The basic question and answer system of the popular TV quiz show Who Wants to be a Millionaire can be adapted into an entertaining and educational classroom game, where your student or students can win ‘money’ just like the real show. It can be enjoyed by students of all ages and does not require a set number a participants, meaning adults, children, parents, tutors and school teachers can all benefit from this class activity. Additionally, because the questions you will ask your ‘contestants’ can relate to an infinite number of subject matters, you can use this game to focus on a particular area of study.
Some topics and benefits include:
- Reinforce a new subject in a more entertaining way
- Increase understanding and memory
- An icebreaker at the start of a new course for students to get to know each other
- Improve the spelling of an English student who is good in all other areas
- Grab the attention of students and children who are feeling restless or tired
- Practice a foreign language with a spouse, tutor or on your own
Classroom Group Activity
Depending on the number of students in your classroom, you may wish to split them up into groups with the same number of contestants. For example, a classroom with 12 students will become 3 groups of 4 or 4 groups of 3. In a class with 8 or less students, I suggest that you only split them up into two groups. For the sake of healthy competition, it is always best to split the students into teams. It will not only build confidence in the winning team but also motivate all students to do better next time. Keep the questions and answers relevant to what you are teaching them currently. It will create more neural connections to the new subject and increase their understanding and recall. There’s also an opportunity to run this learning game as a flipped classroom, with student’s taking turns as host/quizmaster and contestant.
Tutoring One on One
For tutors and parents, decide which topic you want to practice with your student or child. Prepare some questions and answers for certain areas of study that they are weak in. As a fun alternative, see how creative your student can be by asking them to prepare the quiz for you. This may be a rewarding exercise for English learners. For example, tell them that the questions they will ask you must be formed using a specific grammar rule and writing down four possible answers lets them practice their vocabulary.
Or Even By Yourself
Of course, you will know the questions and answers in this practice; however it can still be extremely useful. Here is just one example: You are learning Chinese and want to practice character recognition. The question could be “Which word means ‘I’ in Chinese?” and the four possible answers are “A: 我”, “B: 你”, “C: 您” and “D: 他”. As you can see from writing just this one question you have:
1. A question to revise at any time in the future
2. Already practiced writing not one but four characters
3. Made another connection in your mind to the character and reinforced its meaning
If you’re looking for an efficient way on how to teach Chinese or even how to teach English then this is the fun activity for you.
The Basic Rules
Prepare ten questions on your chosen subject along with four possible answers marked A, B, C, and D (for an easier version of the game you can make some or all the questions simply True or False). Following the same principles as the TV version, make the questions progressively harder to really test your student’s knowledge.
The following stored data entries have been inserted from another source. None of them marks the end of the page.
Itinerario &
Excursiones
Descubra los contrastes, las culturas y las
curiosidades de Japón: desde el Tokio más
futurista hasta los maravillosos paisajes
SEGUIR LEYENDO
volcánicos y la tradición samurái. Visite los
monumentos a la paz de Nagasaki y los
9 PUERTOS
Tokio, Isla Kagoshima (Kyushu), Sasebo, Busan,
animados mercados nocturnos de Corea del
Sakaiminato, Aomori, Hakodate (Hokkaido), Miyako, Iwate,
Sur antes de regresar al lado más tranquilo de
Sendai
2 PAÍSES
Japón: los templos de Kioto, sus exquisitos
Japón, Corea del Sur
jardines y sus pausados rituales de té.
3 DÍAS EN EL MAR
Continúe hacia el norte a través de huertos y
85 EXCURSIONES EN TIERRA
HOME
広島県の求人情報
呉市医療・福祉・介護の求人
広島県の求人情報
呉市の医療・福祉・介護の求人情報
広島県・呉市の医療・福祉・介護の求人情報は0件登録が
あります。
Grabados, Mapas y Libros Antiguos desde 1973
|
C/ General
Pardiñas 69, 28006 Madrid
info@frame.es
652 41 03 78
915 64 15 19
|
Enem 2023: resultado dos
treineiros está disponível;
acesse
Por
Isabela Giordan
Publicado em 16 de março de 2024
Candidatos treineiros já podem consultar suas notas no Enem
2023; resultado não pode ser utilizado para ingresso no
The basic rules of the game are as follows:
1. Ask the contestants in group 1 a question and give them the four answers.
2. They can take time to think about their answer or use one or both of their lifelines (below).
3. If they provide the correct answer then their prize money increases and they move to the next question.
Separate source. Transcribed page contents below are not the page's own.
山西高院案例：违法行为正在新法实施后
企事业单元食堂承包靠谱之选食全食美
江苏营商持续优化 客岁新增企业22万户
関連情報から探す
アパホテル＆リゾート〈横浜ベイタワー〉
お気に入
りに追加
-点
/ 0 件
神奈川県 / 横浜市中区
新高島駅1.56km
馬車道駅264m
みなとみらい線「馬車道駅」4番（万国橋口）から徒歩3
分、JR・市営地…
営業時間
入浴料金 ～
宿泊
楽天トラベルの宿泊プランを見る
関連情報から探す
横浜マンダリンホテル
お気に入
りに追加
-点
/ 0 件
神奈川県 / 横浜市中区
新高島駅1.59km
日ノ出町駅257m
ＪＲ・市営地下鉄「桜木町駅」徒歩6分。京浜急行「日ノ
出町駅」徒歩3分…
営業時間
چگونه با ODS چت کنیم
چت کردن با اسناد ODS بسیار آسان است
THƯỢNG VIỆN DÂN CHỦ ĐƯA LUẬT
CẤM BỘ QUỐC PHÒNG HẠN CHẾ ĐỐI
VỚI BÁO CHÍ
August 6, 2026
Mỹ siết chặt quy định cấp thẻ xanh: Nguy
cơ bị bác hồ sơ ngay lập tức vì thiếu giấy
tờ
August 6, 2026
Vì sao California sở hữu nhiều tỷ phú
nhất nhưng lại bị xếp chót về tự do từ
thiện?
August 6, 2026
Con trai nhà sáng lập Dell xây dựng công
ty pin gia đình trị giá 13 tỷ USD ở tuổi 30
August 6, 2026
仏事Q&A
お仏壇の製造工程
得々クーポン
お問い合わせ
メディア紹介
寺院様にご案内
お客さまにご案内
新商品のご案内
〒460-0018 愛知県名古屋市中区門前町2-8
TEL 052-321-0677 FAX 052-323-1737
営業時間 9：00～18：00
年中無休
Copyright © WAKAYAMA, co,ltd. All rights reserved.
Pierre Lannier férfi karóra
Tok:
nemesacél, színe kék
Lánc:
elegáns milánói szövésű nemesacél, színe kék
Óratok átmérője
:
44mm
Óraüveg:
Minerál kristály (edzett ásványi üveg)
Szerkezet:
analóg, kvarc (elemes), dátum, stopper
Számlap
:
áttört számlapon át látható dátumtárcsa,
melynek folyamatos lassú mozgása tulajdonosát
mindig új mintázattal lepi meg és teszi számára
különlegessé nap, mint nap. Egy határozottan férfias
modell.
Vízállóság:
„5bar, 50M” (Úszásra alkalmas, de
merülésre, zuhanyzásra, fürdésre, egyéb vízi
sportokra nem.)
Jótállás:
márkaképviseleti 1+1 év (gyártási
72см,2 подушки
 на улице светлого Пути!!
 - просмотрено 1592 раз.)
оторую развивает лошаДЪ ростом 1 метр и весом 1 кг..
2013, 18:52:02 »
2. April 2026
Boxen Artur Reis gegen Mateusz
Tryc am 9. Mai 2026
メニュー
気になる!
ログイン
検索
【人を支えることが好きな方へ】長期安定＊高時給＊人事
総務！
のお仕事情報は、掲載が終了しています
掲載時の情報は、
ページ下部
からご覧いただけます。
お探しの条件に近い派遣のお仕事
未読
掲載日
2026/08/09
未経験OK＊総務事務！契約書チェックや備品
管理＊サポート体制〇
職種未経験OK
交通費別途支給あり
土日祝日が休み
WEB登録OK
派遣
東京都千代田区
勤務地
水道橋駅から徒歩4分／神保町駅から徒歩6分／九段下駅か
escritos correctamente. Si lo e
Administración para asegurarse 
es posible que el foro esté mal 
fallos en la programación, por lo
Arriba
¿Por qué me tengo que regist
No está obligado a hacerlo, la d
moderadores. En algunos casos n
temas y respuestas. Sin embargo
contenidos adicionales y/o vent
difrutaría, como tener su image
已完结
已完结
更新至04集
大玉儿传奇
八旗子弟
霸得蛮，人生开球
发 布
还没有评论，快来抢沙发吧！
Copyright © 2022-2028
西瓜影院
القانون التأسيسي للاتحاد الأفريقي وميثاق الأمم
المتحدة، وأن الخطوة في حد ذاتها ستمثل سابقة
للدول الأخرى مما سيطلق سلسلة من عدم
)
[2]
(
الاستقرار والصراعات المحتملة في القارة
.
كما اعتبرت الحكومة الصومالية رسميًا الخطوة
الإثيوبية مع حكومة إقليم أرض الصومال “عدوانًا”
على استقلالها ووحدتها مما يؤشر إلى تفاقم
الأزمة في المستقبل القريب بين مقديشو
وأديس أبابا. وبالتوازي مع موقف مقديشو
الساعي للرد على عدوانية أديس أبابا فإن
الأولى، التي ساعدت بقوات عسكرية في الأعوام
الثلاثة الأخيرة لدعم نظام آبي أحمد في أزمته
4. If they provide the wrong answer, then they leave with the amount of money they had before the question was asked. Note: Each group start with $0 and moves onto $1,000 if they answer question 1 correctly.
5. Now move to group 2 and ask them a question and provide its four answers.
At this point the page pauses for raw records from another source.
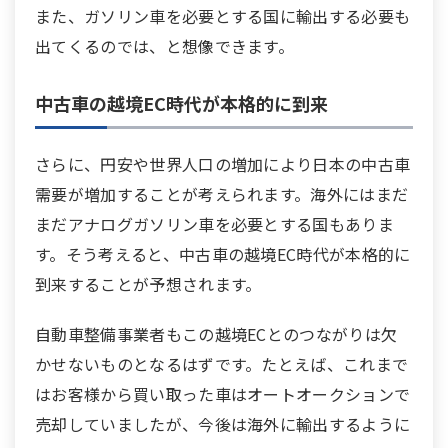
また、ガソリン車を必要とする国に輸出する必要も
出てくるのでは、と想像できます。
中古車の越境EC時代が本格的に到来
さらに、円安や世界人口の増加により日本の中古車
需要が増加することが考えられます。海外にはまだ
まだアナログガソリン車を必要とする国もありま
す。そう考えると、中古車の越境EC時代が本格的に
到来することが予想されます。
自動車整備事業者もこの越境ECとのつながりは欠
かせないものとなるはずです。たとえば、これまで
はお客様から買い取った車はオートオークションで
売却していましたが、今後は海外に輸出するように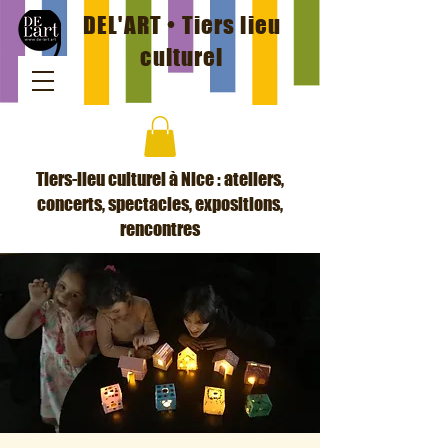
DEL'ART • Tiers lieu
culturel
Tiers-lieu culturel à Nice : ateliers,
concerts, spectacles, expositions,
rencontres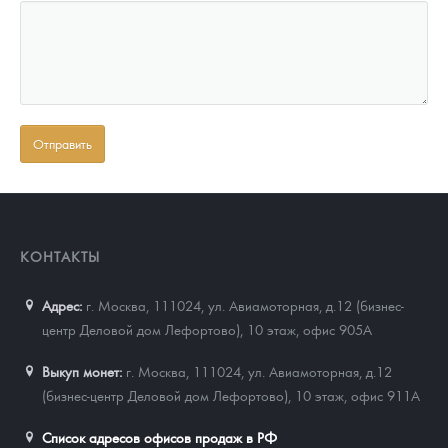
КОНТАКТЫ
Адрес:
г. Москва, 111024
,
ул. Авиамоторная, д.12 (бизнес-
центр Деловой дом Лефортово), 10 этаж, офис 905А
Выкуп монет:
г. Москва, 111024, ул. Авиамоторная, д.12
(бизнес-центр Деловой дом Лефортово), 10 этаж, офис 911А
Список адресов офисов продаж в РФ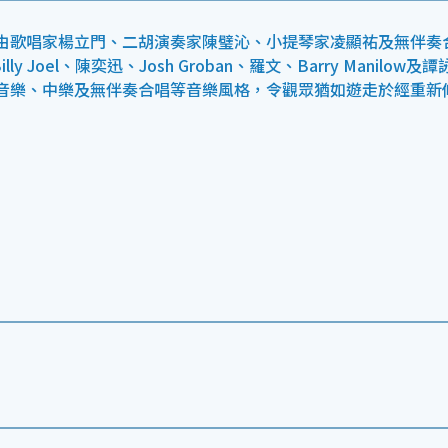
由歌唱家楊立門、二胡演奏家陳璧沁、小提琴家凌顯祐及無伴奏
 Joel、陳奕迅、Josh Groban、羅文、Barry Manilow及譚
音樂、中樂及無伴奏合唱等音樂風格，令觀眾猶如遊走於經重新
6. Repeat steps 2-4 above with group 2.
7. After group 2 has answered their question 1, move to group 3, or if you have only two groups then go back and ask group 1 the next question.
8. Repeat steps 1-7 above until either all questions are complete or both teams have answered a question incorrectly.
9. Announce which team has won the most prize money and enthusiastically declare them the winner. Note: For individual contestants, simply go through each question in turn.
The prize money increases as follows:
There is no option to ‘bank’ money in this version because there is no rule that causes contestants to lose all or a portion of their prize money.
Lifelines Add to the Fun
Class – Give each group three lifelines, including ‘Phone a friend’ where they will pretend to use a phone to call someone in the class for help, ‘Ask the audience’ where they discuss the answer with the whole class or ask the class to vote on the right answer, and ‘50/50’ where you will remove two out of the three incorrect answers leaving just the correct answer and one remaining wrong answer.
Tutor – Give your student or child the same three lifelines above. However, this time they can pretend to call you for help during ‘Phone a friend’ or discuss the answer with you during ‘Ask the audience’.
Own – When playing on your own, give yourself just one lifeline. In the Chinese character practice example above, your ‘Phone a friend’ lifeline could be a Chinese dictionary or online translator.
I hope you and your students have fun playing this game. As an extra incentive for students, reward your contestants with cheap prizes related to how much they win, e.g., one piece of candy for $1,000 right up to a whole bag for $1,000,000.